START Page extract

Studio album by Ian Hunter
- Released: August 29, 1981
- Genres: Rock; new wave;
- Length: 44:55 (Original release) 105:38 (2CD edition)
- Label: Chrysalis
- Producers: Mick Jones, Mick Ronson

Ian Hunter chronology
| Welcome to the Club (1980) | Short Back n' Sides (1981) | All of the Good Ones Are Taken (1983) |

= Short Back 'n' Sides =

Short Back 'n' Sides is the fifth studio album by Ian Hunter. He collaborated with Mick Ronson , Mick Jones, Topper Headon, Todd Rundgren, and Ellen Foley.

In 1995, Chrysalis released a 2 CD set with a remastered version of the album and bonus CD with outtakes of the Chrysalis period. The track "Noises" is an experimental track with many samples used as part of the song and "Theatre of the Absurd" is Ian's only reggae song, inspired by the Ladbroke Grove area of London.

END Page extract
START Material supplied

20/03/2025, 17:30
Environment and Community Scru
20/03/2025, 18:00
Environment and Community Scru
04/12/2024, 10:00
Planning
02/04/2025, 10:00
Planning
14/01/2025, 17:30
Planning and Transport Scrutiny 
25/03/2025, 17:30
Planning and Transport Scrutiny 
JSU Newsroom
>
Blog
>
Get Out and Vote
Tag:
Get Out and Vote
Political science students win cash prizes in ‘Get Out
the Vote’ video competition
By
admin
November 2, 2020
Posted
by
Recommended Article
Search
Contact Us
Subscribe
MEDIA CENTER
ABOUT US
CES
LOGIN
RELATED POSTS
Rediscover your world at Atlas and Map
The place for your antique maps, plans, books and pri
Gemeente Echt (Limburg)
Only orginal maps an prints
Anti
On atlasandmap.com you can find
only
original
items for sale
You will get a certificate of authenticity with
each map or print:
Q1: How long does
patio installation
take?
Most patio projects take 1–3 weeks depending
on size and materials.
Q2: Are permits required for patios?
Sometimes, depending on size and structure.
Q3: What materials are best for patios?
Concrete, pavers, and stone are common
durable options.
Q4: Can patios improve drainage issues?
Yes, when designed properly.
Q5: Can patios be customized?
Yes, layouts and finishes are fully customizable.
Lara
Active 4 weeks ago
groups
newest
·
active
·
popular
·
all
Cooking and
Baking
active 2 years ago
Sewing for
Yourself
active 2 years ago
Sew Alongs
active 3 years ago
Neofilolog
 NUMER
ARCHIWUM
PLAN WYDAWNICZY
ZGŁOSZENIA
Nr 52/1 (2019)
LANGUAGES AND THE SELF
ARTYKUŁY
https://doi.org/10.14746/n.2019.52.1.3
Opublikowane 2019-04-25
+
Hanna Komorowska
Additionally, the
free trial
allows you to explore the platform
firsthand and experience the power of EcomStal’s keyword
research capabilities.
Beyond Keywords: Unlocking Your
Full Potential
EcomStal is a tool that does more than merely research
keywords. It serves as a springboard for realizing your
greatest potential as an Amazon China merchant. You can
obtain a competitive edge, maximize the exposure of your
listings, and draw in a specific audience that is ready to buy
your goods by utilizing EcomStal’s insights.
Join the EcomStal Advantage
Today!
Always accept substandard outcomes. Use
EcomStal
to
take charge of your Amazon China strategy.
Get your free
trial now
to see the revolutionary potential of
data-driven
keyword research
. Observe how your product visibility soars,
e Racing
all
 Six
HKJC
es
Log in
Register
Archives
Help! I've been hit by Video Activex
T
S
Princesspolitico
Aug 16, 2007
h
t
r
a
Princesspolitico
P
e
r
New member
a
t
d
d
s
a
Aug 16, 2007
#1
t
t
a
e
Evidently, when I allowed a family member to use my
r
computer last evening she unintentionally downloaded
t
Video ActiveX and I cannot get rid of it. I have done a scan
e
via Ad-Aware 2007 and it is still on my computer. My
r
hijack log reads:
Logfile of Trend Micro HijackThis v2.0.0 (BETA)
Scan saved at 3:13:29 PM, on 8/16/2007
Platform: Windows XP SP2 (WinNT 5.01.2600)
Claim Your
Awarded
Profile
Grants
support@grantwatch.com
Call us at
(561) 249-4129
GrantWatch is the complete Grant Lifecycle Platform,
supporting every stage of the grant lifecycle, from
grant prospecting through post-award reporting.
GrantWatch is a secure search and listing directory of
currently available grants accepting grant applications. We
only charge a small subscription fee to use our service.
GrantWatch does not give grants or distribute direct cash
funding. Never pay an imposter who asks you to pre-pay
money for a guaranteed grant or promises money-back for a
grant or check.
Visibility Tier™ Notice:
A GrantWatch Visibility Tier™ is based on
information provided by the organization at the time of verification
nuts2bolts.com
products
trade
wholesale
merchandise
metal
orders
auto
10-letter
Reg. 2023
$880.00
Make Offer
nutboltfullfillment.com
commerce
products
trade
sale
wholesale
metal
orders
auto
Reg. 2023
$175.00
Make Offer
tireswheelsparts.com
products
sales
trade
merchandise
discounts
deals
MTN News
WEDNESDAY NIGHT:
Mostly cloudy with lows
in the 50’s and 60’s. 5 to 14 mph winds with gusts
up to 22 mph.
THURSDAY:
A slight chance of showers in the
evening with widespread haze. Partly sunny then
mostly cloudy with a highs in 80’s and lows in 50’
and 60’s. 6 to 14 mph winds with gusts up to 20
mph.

END Material supplied

## Prompt A
In the listing, rewrite the lines from the first line up to and including the line with "Recommended Article", changing "Planning" to "Development" and leaving everything else as is.
## Prompt B
Continue the article on the album Short Back 'n' Sides from its last sentence.

## Response A
20/03/2025, 17:30
Environment and Community Scru
20/03/2025, 18:00
Environment and Community Scru
04/12/2024, 10:00
Development
02/04/2025, 10:00
Development
14/01/2025, 17:30
Development and Transport Scrutiny 
25/03/2025, 17:30
Development and Transport Scrutiny 
JSU Newsroom
>
Blog
>
Get Out and Vote
Tag:
Get Out and Vote
Political science students win cash prizes in ‘Get Out
the Vote’ video competition
By
admin
November 2, 2020
Posted
by
Recommended Article

## Response B
Professional ratings
Review scores
| Source | Rating |
| AllMusic | Star Half star |
| The Rolling Stone Album Guide | Star |

==Track listing==
All songs written by Ian Hunter; except where indicated
1. "Central Park n' West" – 4:00
2. "Lisa Likes Rock n' Roll" – 3:56
3. "I Need Your Love" – 3:34
4. "Old Records Never Die" – 4:18
5. "Noises" (Ian Hunter, Tommy Morrongiello) – 5:51
6. "Rain" – 5:54
7. "Gun Control" – 3:12
8. "Theatre of the Absurd" – 5:49
9. "Leave Me Alone" – 3:29
10. "Keep On Burning" – 4:46

1995 Bonus CD (Long Odds and Out-takes)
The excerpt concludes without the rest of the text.